6 – Falando em entidades internacionais, a ANAJURE já nasce firmando importantes parcerias com entidades congêneres no mundo jurídico cristão, não é mesmo?
Exatamente. Nos últimos cinco anos, temos contatado e trabalhado, antes mesmo da institucionalização da ANAJURE, com juristas cristãos e suas respectivas instituições, de todo o mundo. Foi desta forma que estreitamos os laços com a Alliance Defending Freedom, através do Dr. Piero Tozzi – que é Senior Legal Counsel Global da ADF – e que vem ao Brasil justamente para participar do ENAJURE e estreitar os laços entre as nossas instituições. Da mesma forma o foi com a Dra. Vilma Balmaceda e a Dra. Lidia Garcia Torralba, ambas vinculadas à Advocates International e à Federación Inter Americana de Juristas Cristianos, com o Dr. Nicolás Lafferriere e a Dra. María Ines Frank do Centro de Bioética Persona y Familia da Argentina, dois acadêmicos de grande naipe e com um grande amor pelas causas que são objeto da atuação da ANAJURE. Recentemente, também, recebemos um convite da CSW (Christian Solidarity Worldwide) e da RLP (Religious Liberty Partnership) – as principais entidades que lutaram pela libertação do pastor iraniano Youssef Nadarkhani – através da Dra. Anna Lee Stangl – que é do CSW Advocacy Officer for Latin America – para a ANAJURE ser membro da RLP e participar em 2013 do encontro anual da rede que será em Istambul na Turquia. Com tudo isso, graças a Deus, a ANAJURE já nasce com um importante respaldo internacional para trabalharmos nossas questões em termos de Brasil. Neste sentido, por exemplo, a ADF e o CBPF, a nosso pedido, estão produzindo cartas contestadoras do projeto de reforma do Código Penal a fim de que apresentemos ao Congresso Nacional junto com as nossas propostas para a reforma.

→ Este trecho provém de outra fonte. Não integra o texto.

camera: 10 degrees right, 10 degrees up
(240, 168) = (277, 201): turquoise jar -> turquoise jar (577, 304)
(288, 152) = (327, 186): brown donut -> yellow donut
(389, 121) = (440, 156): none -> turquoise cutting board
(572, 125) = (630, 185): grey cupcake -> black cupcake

7 – Este ano o senhor publicou o livro “Um Cristão do Direito num País torto”, do que trata a publicação? A ANAJURE, nesse sentido, buscará “endireitar” o nosso país?
Esta é uma simples contribuição nossa ao meio cristão e acadêmico – minha principal área de atuação –, onde analisamos e discutimos assuntos que dizem respeito à realidade jurídico-política do Brasil dos últimos anos. Temas como a maioridade penal, a homofobia, a pornografia, a pedofilia, a família, a pós-modernidade, o laicismo, a fidelidade partidária, os direitos e deveres humanos fundamentais, a objeção de consciência, os valores da sociedade pós-moral em que vivemos, e as ações julgadas pelo STF no campo dos costumes, são estudados e analisados por nós com o objetivo de contribuirmos para o desvelamento de algumas realidades não ditas pela imprensa oficial. Graças a Deus, a aceitação do público tem sido muito boa, de modo que a primeira edição já está praticamente esgotada. Sobre a ANAJURE, não sei se ela buscará “endireitar” o Brasil, o que sei é que tentaremos, com muita humildade e firmeza, lutar pelas liberdades civis fundamentais e pela promoção dos direitos e deveres fundamentais. Esta, certamente, com fé em Deus, será a nossa marca contributiva.